| tags: [ algorithms ]
Computing Strongly Connected Components
Introduction
I am currently working through Stanford’s algorithms course as part of “learning my fundamentals”, and one difficult and interesting topic that I’ve encountered is computing strongly connected components of a directed acyclic graph.
A graph is said to be strongly connected if every vertex is reachable from
every other vertex. In the image below, you will notice that the left graph
is strongly connected, but the right one is not – vertex H
acts as a sink
for every vertex with a connection and it is not possible to reach any other vertex
from here.
A graph can also contain multiple strongly connected components, each being a strongly connected subgraph.
In the figure 2
below, three strongly connected components (henceforth will be
known by the abbreviation: SCCs) are highlighted: yellow, green and red. If a
graph is entered at any vertex using depth-first search (DFS) as our traversal algorithm,
it is possible to reach any of the vertices that are highlighted with the same
color. For example, entering the graph at the vertex E
, I am able to reach F
and D
. Likewise for vertex B
with A
and C
, etc. You’ll also notice that
there are some vertices that, upon exploration, can also lead to other components
– this will be the crux of our problem today.
The problem
In figure 2
above, you’ll notice that if we start at vertex B
, we are able to
correctly explore all of the orange SCC. The problem arises when we start at A
or C
. There is a possibility that when we reach C
the next vertex explored
will be D
and not B
. If this occurs, we will incorrectly miss identifying the
orange SCC. How then can we solve this problem? The astute observer will notice
that for the red SCC, exploring any point will correctly identify the SCC. This
is because there are no outbound edges – any point we hit will only explore the
two vertices and that’s it. This is the fundamental understanding required to
arrive at the solution.
Kosaraju’s two-pass algorithm
Kosaraju’s algorithm is a linear time algorithm to find strongly connected components. Our fundamental understanding will help us navigate this algorithm towards a solution. The algorithm solves this problem by going through the graph twice (using DFS): first through the transposed version of the graph (reversed), second through normally.
Why reversed? The first pass will collect the finishing times for all the vertices and compute a magical ordering. The second pass will go through the vertices in descending order of finishing times and compute the leaders.
The solution
To recap, the algorithm is composed of two parts:
- Loop through all vertices in the transposed graph – running DFS on each if it has not been explored and collecting the finishing time of each vertex
- Loop through all the vertices in the normal graph in descending order of finishing times – running DFS on each if it has not been explored and collecting the leader nodes
Figure 3
shows the first step of the algorithm.
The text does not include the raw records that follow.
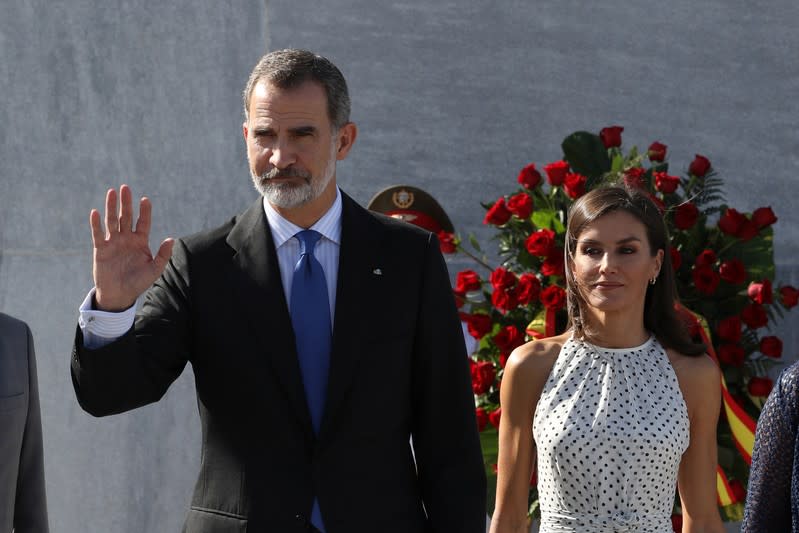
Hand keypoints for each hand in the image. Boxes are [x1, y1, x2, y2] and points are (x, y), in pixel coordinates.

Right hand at [90, 185, 173, 310]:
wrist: (119, 294)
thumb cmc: (138, 282)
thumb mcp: (154, 270)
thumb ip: (163, 255)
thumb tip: (172, 239)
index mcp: (140, 241)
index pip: (143, 222)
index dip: (144, 211)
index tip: (145, 199)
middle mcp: (126, 238)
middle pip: (126, 217)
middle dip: (126, 202)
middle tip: (125, 187)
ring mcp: (113, 242)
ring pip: (112, 221)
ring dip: (111, 207)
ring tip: (111, 192)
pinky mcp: (101, 249)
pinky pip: (98, 234)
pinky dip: (96, 224)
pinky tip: (96, 212)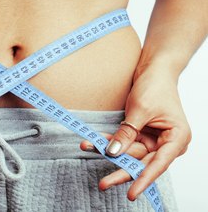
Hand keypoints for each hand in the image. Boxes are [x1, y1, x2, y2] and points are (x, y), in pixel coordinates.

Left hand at [80, 65, 190, 200]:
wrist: (154, 70)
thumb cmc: (155, 86)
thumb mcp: (140, 110)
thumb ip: (127, 133)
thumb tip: (114, 152)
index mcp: (176, 139)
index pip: (158, 164)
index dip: (143, 179)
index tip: (131, 193)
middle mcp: (166, 142)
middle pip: (142, 161)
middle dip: (121, 170)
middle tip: (104, 183)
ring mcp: (152, 138)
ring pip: (129, 151)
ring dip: (108, 150)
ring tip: (87, 147)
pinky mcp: (140, 133)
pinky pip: (124, 141)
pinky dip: (110, 140)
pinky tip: (94, 141)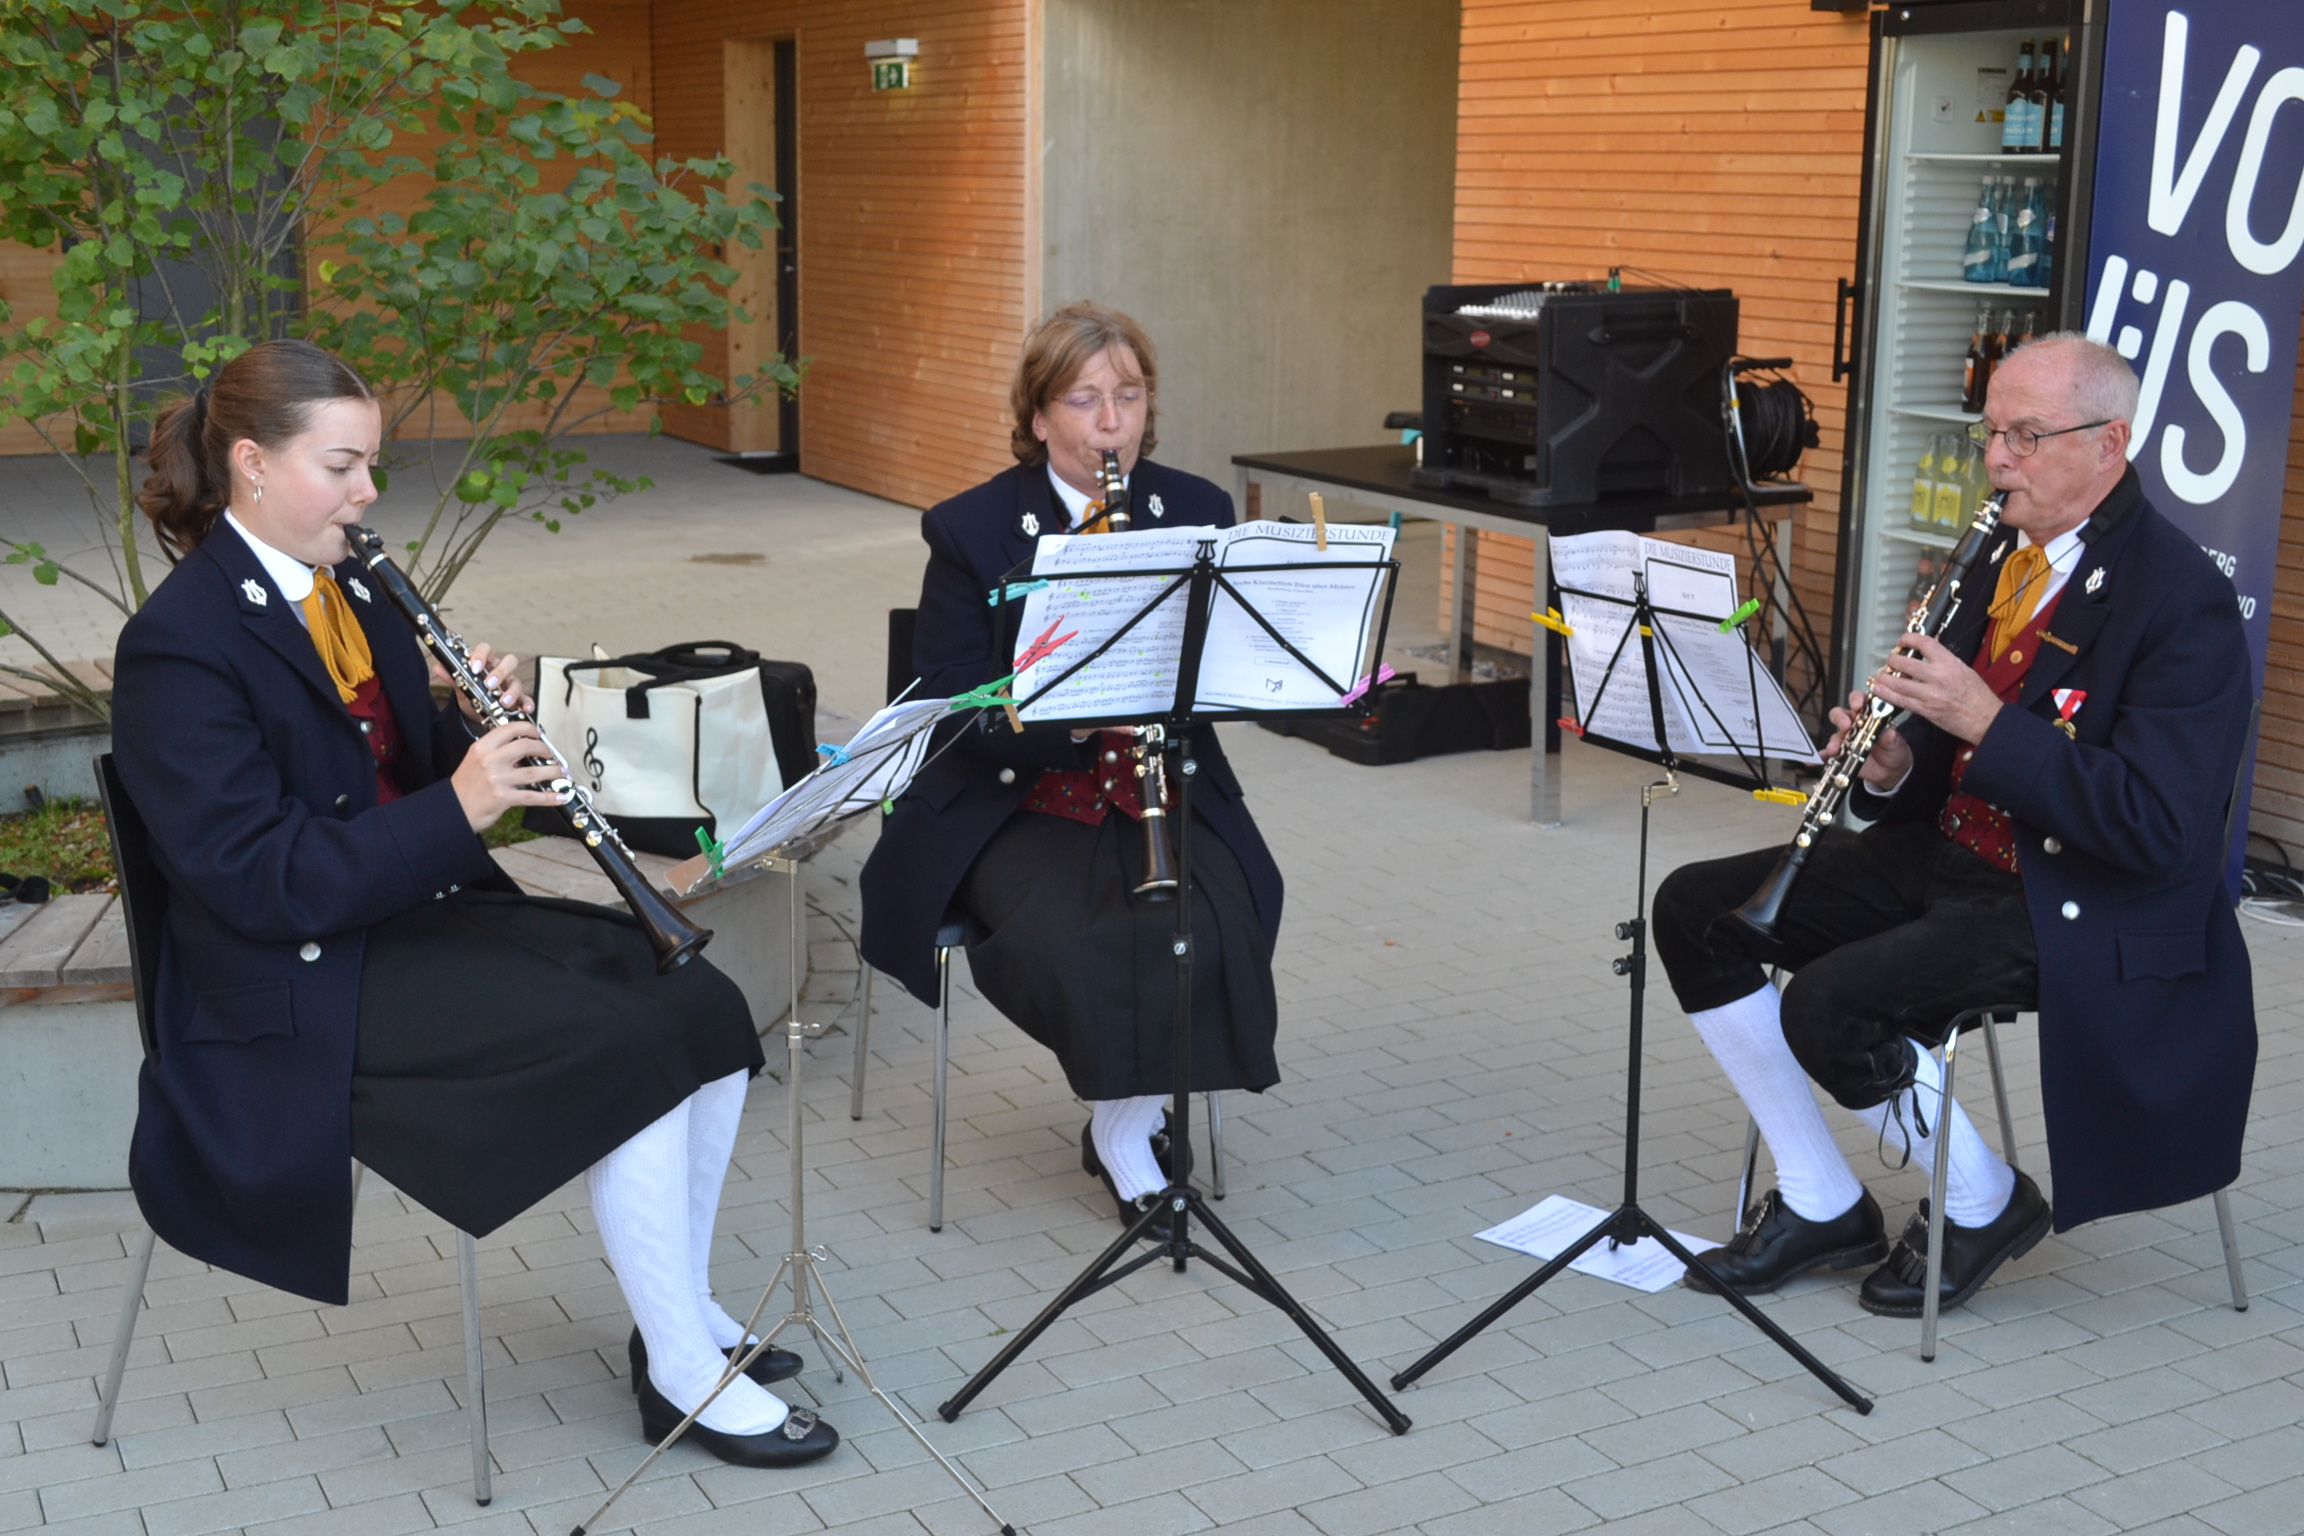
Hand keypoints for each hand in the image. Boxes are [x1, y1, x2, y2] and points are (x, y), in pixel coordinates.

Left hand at [450, 642, 530, 720]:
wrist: (476, 712)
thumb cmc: (471, 692)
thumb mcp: (461, 686)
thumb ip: (452, 677)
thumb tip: (438, 667)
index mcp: (486, 662)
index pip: (486, 649)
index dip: (481, 655)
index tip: (474, 667)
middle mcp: (501, 670)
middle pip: (509, 661)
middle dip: (500, 672)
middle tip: (489, 684)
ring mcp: (511, 684)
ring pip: (517, 681)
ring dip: (511, 691)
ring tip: (503, 702)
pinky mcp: (519, 698)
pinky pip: (526, 699)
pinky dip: (527, 703)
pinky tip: (525, 709)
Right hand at [450, 720, 566, 832]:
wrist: (454, 809)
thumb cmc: (466, 786)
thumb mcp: (476, 760)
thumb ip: (496, 751)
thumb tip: (524, 748)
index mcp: (482, 747)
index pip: (510, 729)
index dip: (529, 729)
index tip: (538, 734)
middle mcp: (489, 760)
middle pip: (526, 746)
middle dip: (544, 749)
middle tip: (550, 754)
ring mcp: (497, 779)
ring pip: (534, 772)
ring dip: (552, 772)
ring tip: (561, 772)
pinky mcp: (503, 797)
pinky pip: (532, 796)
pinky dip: (549, 797)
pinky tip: (560, 796)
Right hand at [1824, 687, 1911, 788]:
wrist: (1891, 770)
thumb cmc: (1893, 750)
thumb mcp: (1896, 743)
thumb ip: (1892, 738)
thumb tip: (1890, 732)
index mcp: (1868, 716)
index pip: (1859, 701)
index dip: (1856, 700)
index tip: (1857, 704)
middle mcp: (1854, 725)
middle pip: (1840, 715)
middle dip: (1840, 718)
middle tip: (1846, 725)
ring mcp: (1845, 740)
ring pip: (1834, 735)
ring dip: (1833, 741)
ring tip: (1835, 749)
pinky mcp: (1841, 754)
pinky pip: (1827, 755)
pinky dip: (1821, 757)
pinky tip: (1815, 760)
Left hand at [1869, 632, 2003, 746]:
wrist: (1986, 718)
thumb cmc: (1978, 696)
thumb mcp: (1964, 669)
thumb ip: (1944, 659)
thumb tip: (1928, 648)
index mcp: (1950, 663)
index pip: (1925, 643)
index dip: (1909, 639)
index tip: (1902, 640)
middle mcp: (1939, 677)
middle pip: (1906, 663)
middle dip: (1892, 659)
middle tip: (1890, 660)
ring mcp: (1931, 694)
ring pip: (1899, 683)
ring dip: (1885, 678)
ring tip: (1880, 675)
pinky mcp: (1926, 710)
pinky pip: (1901, 701)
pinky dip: (1887, 694)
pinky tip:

Starting at E
, we loop through
the vertices on the reverse graph, running DFS on each vertex (if it has not been
explored) and collecting the finishing times (denoted in red).
Figure 4
shows the second step of the algorithm. We substitue the vertex names
for their finishing times, un-reverse the edges, then start a DFS on the highest
finishing time moving in descending order. In the figure, we start at 8
– marking
it as leader node – then continue on to 7
and end this run because all reachable
vertices have been explored. We move on to the next highest finishing time, 6
,
marking it as leader and explore all adjacent vertices. Once we are finished with
this SCC, we see that the next unexplored vertex is 4
, so we start there, mark it
as leader and explore the final 2 vertices. As you might notice, the leaders we
have collected are { 8, 6, 4 }
(green arrows), and that is exactly the amount
of SCCs in this graph.
Final thoughts
This was an interesting and difficult algorithm and has definitely given me confidence in working with graph-based problems. I wrote it in JavaScript using Node as my run-time environment for execution. It worked well enough for small datasets (using an adjacency list as my graph representation) but when I encountered larger datasets I ran into a lot of issues with stack and heap overflows as my implementation of DFS was recursive (I was also creating the reverse graph and storing it in memory). Even after optimizations (using a stack to store finishing times, using a hash table of sets for my adjancency list), I ended up needing to increase the maximum stack size as well as the heap size. These options can be found under V8 options. Ultimately, my run command became:
$ node --max-old-space-size=4096 --stack-size=10000 sccs.js
- Heap size:
--max-old-space-size
- Stack size:
--stack-size
I was able to get a solution in under 5 seconds with a dataset of 70mb. Once again, I owe all this to Stanford’s algorithm course and particularly the professor, Tim Roughgarden. He is an excellent teacher and I highly recommend the course.